Sen. Cantwell pitches in on bill to help Main Street
The Seattle Times supports Senate Bill 823, the Net Operating Loss Carryback Act, co-sponsored by Sen. Maria Cantwell, which will help job-creating businesses on the nation's Main Streets.
SEN. Maria Cantwell deserves thanks for pushing hard on a bill that could do more for job-creating and job-preserving businesses on Main Street than all the bailouts of the Wall Street investment banks.
The bill (SB 823), which has just been passed by both houses of Congress, goes by the unjazzy name of the Net Operating Loss Carryback Act. It increases the corporate income tax refunds for businesses that were making money during the late boom but now operate at a loss.
It does this by increasing the amount of tax payments a business can get back. The general rule has been that a business losing money can claw back taxes it paid in the two previous years. The new law changes this to four years plus half of a fifth for losses incurred in 2009. A similar change was already done for business losses incurred in 2008.
This will cost the Treasury some money, and there will be people who say the government has offered stimulus enough.
Probably it would have been enough had it been spent on things directly related to business revival, but it wasn't. It was spent on things that were popular — and the economic corner has not been turned.
The national unemployment rate is still rising. It has just gone double-digit for the first time in 26 years, and is at 10.2 percent.
This is not recovery.
The new law does not have taxpayers underwrite credit default swaps or any of the other alchemic creations of Wall Street investment banks.
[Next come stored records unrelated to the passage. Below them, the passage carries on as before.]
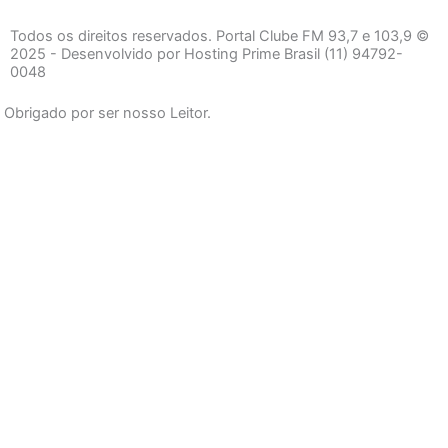
c
s
a
e
t
t
Todos os direitos reservados. Portal Clube FM 93,7 e 103,9 ©
b
a
s
2025 - Desenvolvido por Hosting Prime Brasil (11) 94792-
0048
o
g
a
o
r
p
Obrigado por ser nosso Leitor.
k
a
p
-
m
f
It is not more aid and comfort for the nationalized and quasi-nationalized corporate giants; it specifically exempts Fannie Mae, Freddie Mac and any company in which the Treasury has recently become an owner.
This law is for the businesses that suffer in the recession, not the ones that caused it. It is one of the few things Congress has done that reaches directly to Main Street America. It is a big deal to many local businesses, including businesses here.